What do you get when you take 12 people from around the globe, each with different backgrounds and skill sets … put them into an unfamiliar country and culture … add in a host of diverse client contacts … and give them some unique and challenging tasks? You get an SAP Social Sabbatical. The keys to a successful outcome with so many different team dynamics in the mix are the three C’s — collaboration, cooperation, coexistence. In the Social Sabbatical setting, the three C’s are critical to success on many different levels.
Team Guaiba began to get to know each other virtually during the seven weeks of pre-work conference calls, collaborating on team activities from the very beginning. By the time we met face-to-face here in Porto Alegre, Rio Grande do Sul, Brazil, we felt as if we already knew each other. Working together has been something we had to learn to do while here and is something we have been quite successful with. During the day, we go off with our individual mini-teams and clients.

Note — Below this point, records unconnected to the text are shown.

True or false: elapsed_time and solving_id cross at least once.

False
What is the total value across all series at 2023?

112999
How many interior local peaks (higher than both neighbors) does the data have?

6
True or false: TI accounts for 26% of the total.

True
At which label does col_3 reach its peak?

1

But no mini-team is ever really alone. Most evenings, we end up together for dinner or other activities. This is usually our time to relax and learn more about each other. This is also the time that we often use to discuss our projects, asking other teams for advice or help.

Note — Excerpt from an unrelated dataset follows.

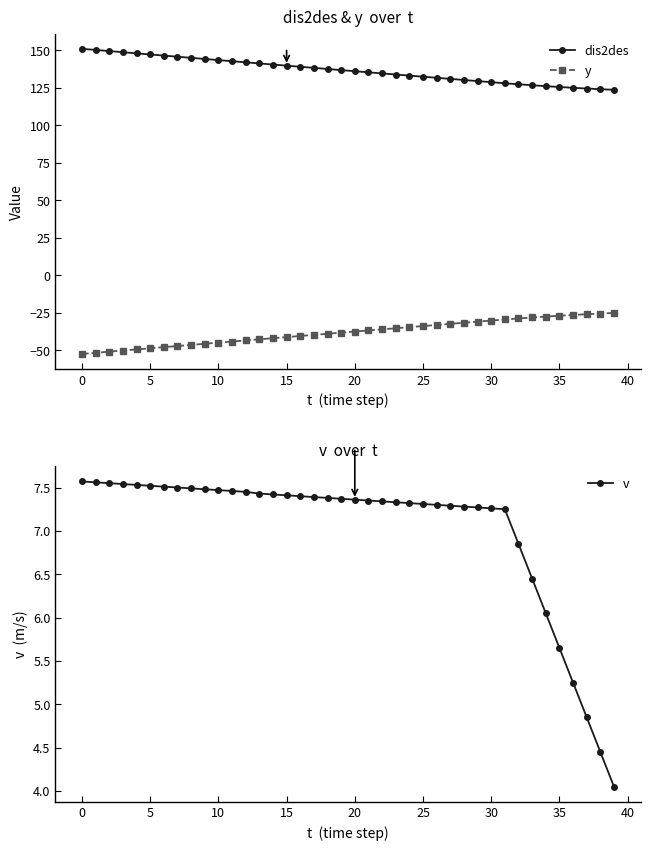

Which series has the largest range (max minus min)?

y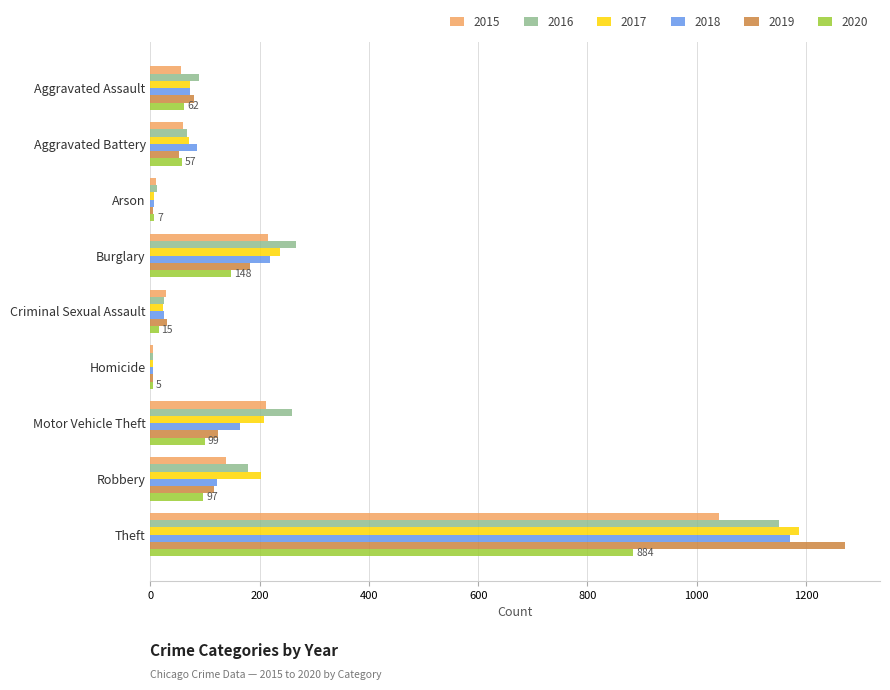

What is the sum of the 2017 values at Theft and Burglary?

1425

Our group of 12 is divided into four mini-teams of three. It is in these mini-teams that we had to quickly and efficiently learn to work with each other while at the same time discovering and defining the needs of our clients. We call my team “Team City Hall” (myself, Jason Tissera, and Martijn Tielen). We work with various members of the City of Porto Alegre, working to refine their Fala 156 communications system and service department processes to provide better services and communications with the city’s residents.

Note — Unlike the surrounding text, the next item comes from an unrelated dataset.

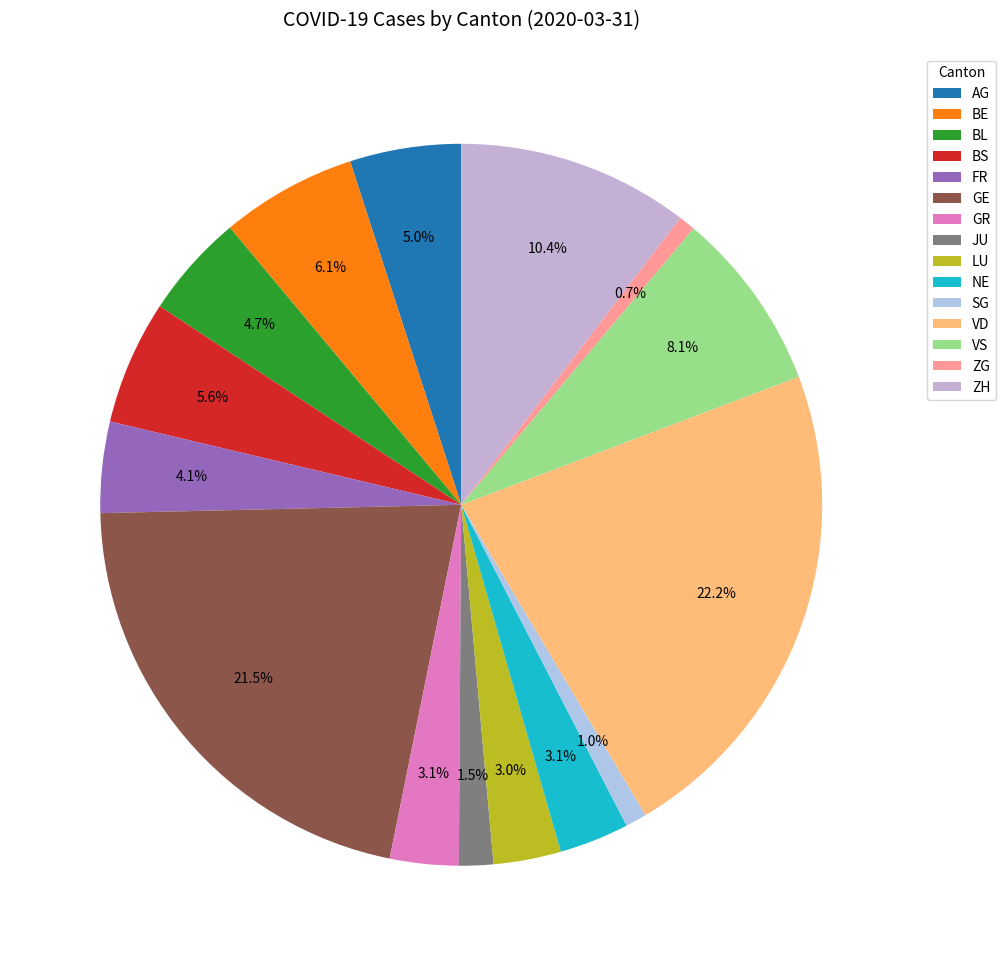

Rank the categories by value from lowest to highest.

ZG, SG, JU, LU, GR, NE, FR, BL, AG, BS, BE, VS, ZH, GE, VD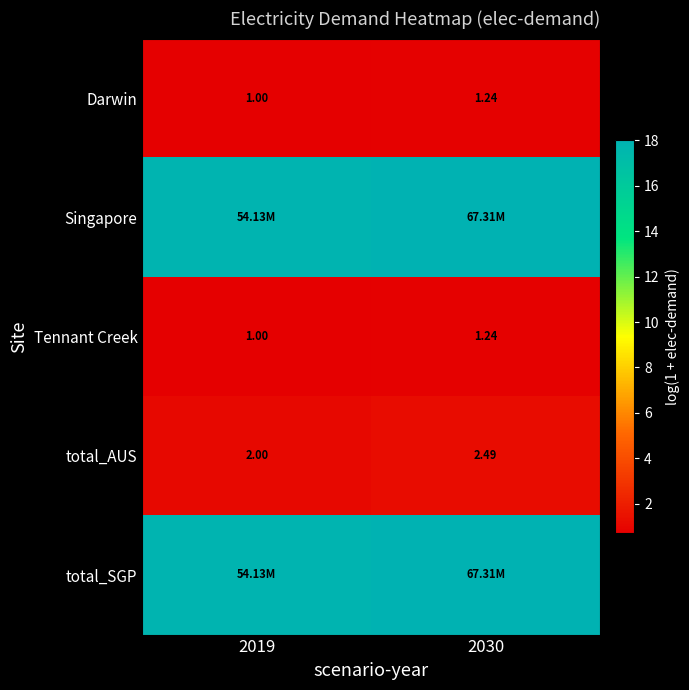

Which series has the largest range (max minus min)?

Singapore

In addition to working within the large group and within our mini-teams, we have needed to learn to work with our local clients, quickly adapting to their culture and work style. Brazilians are very hard-working and earnest in everything they do, but they do it all in “Brazilian time,” which takes a while to embrace. Trying to make our clients understand the urgency for input requests, meeting requests, etc., is a daily challenge we have all faced. Those of us who have also had to use interpreters for meetings have faced yet other challenges. Mutual cooperation between clients and the teams has been crucial in the projects. Team City Hall with our clients:
This past weekend, Team Guaiba took a road trip to Florianopolis that turned into team building and bonding at its best. On Saturday, rather than going out to yet another restaurant, we decided to stay in and make dinner. Everything from planning, shopping, preparation, cooking, and cleaning was done by the entire team. We worked together to create one amazing dinner. Collaboration, cooperation, coexistence at its finest…Team Guaiba has nailed it!